--- TASK GOAL ---
When you reach the line containing "M483 299 622 468" in the records below, start copying exactly, and stop once you have copied the line containing "<!-- street labels -->".

★ ★ ★

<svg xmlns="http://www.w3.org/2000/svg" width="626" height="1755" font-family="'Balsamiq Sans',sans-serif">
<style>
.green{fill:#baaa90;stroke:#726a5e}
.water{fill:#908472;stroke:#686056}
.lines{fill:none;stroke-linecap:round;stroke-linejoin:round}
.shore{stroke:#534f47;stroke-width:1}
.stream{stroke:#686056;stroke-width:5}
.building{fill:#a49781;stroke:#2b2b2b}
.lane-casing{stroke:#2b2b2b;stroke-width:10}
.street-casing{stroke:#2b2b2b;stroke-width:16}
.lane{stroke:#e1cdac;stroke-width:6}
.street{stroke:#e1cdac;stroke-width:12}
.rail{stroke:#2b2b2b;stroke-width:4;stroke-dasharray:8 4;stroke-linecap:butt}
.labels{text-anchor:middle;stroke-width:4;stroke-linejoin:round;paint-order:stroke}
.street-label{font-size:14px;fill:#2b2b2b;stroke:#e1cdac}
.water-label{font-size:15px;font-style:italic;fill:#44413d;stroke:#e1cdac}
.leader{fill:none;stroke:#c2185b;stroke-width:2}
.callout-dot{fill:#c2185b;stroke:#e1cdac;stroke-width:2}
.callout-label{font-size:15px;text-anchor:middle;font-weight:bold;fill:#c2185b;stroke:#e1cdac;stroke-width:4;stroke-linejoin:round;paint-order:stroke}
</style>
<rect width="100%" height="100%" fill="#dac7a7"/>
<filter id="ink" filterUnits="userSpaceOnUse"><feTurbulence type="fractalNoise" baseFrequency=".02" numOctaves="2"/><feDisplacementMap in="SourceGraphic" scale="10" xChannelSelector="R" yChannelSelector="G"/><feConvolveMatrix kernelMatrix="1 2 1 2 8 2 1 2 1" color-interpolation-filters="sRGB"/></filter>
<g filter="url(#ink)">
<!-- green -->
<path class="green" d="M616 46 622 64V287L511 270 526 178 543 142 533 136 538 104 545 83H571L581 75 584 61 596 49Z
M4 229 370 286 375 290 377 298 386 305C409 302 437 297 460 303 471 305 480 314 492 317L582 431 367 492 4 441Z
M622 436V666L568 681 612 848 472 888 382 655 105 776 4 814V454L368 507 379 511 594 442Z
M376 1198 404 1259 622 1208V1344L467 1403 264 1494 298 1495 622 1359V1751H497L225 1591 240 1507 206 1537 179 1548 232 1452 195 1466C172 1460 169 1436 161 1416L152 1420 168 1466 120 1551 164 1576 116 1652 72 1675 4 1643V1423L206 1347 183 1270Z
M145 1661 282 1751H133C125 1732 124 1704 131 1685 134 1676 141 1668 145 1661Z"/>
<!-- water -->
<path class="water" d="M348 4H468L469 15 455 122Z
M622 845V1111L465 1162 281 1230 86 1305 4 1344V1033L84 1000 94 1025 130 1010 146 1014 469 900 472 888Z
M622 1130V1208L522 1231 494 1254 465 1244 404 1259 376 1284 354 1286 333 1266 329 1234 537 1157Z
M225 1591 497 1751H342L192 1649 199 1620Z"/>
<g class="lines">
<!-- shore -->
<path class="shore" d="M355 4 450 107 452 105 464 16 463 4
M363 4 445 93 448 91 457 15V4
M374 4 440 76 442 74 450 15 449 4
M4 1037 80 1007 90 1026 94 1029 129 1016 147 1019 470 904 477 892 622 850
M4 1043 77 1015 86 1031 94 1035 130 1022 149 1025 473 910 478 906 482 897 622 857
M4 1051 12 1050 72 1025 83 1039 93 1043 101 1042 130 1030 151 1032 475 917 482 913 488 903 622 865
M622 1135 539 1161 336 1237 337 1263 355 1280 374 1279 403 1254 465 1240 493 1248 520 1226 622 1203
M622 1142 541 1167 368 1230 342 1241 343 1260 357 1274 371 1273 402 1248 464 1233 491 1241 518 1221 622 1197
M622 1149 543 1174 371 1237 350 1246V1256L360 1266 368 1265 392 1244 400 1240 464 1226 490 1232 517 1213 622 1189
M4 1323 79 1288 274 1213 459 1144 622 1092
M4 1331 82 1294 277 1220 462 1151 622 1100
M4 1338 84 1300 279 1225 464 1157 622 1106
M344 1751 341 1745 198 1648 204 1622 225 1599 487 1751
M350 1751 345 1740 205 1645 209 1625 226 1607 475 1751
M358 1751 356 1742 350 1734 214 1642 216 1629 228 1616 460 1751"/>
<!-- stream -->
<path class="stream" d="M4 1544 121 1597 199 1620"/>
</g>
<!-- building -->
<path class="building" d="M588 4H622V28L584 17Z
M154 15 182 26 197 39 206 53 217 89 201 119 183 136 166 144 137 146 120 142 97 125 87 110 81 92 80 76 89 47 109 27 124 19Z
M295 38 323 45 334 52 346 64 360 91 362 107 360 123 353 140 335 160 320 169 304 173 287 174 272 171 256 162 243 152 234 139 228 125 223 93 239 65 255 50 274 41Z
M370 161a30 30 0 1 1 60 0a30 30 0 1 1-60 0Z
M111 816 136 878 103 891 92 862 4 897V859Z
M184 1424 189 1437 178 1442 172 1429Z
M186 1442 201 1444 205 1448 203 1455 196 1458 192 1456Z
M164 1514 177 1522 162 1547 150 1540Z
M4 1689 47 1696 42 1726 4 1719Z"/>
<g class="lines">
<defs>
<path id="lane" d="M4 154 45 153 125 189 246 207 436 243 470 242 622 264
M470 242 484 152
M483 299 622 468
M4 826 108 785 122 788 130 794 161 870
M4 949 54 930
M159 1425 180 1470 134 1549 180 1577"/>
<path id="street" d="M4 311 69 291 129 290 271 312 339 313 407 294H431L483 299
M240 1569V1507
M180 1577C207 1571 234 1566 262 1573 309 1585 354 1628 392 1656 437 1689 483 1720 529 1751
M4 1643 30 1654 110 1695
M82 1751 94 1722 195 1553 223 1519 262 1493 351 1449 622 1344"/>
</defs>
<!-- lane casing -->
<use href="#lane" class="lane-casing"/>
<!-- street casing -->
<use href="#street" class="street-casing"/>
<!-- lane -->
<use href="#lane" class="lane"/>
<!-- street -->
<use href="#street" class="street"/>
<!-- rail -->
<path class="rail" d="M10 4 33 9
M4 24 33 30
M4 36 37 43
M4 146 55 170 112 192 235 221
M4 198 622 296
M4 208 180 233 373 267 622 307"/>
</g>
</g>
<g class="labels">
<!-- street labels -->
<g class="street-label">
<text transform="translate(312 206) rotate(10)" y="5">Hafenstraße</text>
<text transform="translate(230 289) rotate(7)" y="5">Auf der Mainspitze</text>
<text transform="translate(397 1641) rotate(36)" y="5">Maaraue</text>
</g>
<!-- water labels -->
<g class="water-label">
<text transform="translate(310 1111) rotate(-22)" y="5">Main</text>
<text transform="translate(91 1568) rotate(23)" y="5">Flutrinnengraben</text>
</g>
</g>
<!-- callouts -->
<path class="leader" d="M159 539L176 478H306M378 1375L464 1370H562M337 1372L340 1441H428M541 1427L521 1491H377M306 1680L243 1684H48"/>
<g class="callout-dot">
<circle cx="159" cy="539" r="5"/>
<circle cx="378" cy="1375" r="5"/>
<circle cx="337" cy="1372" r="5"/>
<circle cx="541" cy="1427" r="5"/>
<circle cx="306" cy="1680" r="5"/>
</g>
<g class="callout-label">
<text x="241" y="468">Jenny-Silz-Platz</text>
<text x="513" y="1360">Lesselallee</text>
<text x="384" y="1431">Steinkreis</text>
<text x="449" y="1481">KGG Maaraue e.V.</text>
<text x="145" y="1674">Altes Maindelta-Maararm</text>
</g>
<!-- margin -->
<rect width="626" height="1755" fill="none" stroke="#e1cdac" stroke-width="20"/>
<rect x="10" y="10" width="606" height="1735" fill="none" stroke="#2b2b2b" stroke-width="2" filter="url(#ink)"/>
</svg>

★ ★ ★

--- RESPONSE FOR THIS EXERCISE ---
M483 299 622 468
M4 826 108 785 122 788 130 794 161 870
M4 949 54 930
M159 1425 180 1470 134 1549 180 1577"/>
<path id="street" d="M4 311 69 291 129 290 271 312 339 313 407 294H431L483 299
M240 1569V1507
M180 1577C207 1571 234 1566 262 1573 309 1585 354 1628 392 1656 437 1689 483 1720 529 1751
M4 1643 30 1654 110 1695
M82 1751 94 1722 195 1553 223 1519 262 1493 351 1449 622 1344"/>
</defs>
<!-- lane casing -->
<use href="#lane" class="lane-casing"/>
<!-- street casing -->
<use href="#street" class="street-casing"/>
<!-- lane -->
<use href="#lane" class="lane"/>
<!-- street -->
<use href="#street" class="street"/>
<!-- rail -->
<path class="rail" d="M10 4 33 9
M4 24 33 30
M4 36 37 43
M4 146 55 170 112 192 235 221
M4 198 622 296
M4 208 180 233 373 267 622 307"/>
</g>
</g>
<g class="labels">
<!-- street labels -->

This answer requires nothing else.